Stop Trying to Delight Your Customers: To really win their loyalty, forget the bells and whistles and just solve their problems
Matthew Dixon, Karen Freeman and Nicholas Toman, Harvard Business Review, July - August 2010
The subtitle to this article summarizes the problem I have with it. They have equated delight with bells and whistles. This may be the way delight is interpreted in today's business world, but it's a far cry from the way we defined delight in 1994.
"Would you rather be satisfied or delighted? Which do you think your customers would prefer? Chances are that you answered "Delighted" in both cases. The reason for this lies deep in the meanings of the two words. To be satisfied means to have desires and expectations filled. It literally means to have an end put to a desire, want, or need. Who really wants an end put to their desires? The word satisfy comes from the same root as sad and sated, which is what you become if you have all your desires satisfied.
To be delighted is to take joy or pleasure in something. The word has an element of surprise in it. To be delighted is to be provided with something that you may want or need, but not consciously perceive or expect. Delighted comes from the same root as delicious and delectable, words we associate with food. Wouldn't most of us rather have a delicious meal than one that merely satisfies our body's needs?" Paul Schumann and Donna Prestwood, Innovate!, McGraw-Hill, 1994
We have really muddled up our language with respect to satisfaction, desire, expectation, requirement and delight - important concepts with respect to customers, stakeholders and employees.
In the second part of the subtitle, the authors call for solving customer's problems. This is good, but it doesn't go far enough.
The power of the concept of delight is that it is continuous. You never reach that goal.
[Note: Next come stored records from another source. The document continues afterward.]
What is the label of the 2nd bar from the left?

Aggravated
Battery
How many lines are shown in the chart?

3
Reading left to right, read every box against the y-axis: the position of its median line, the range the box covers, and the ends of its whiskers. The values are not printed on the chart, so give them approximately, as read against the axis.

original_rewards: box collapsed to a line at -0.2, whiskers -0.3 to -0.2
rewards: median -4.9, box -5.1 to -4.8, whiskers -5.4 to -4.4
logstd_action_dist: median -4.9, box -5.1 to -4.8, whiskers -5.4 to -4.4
"What delighted customers yesterday becomes today's floor, or basis for mere satisfaction. This is the real continuous improvement process which must be rigorously followed, for it results in improved effectiveness, whereas what today passes as "continuous improvement" only addresses improved efficiencies and never questions effectiveness." Innovate!
Not only is it a process, it encompasses business development.
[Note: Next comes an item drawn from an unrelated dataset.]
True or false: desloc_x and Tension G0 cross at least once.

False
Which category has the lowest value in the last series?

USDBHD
"Not only is delight a process, it is also a continuum; what delights one set of customers may not even be accepted by others, and may be actively rejected by still others. Which customer type you focus on to delight depends on your business strategy. Whether you are trying to hold on to market share, increase market share, or create new markets determines the focus of the organization's innovation activities, and consequently which customers get delighted." Innovate!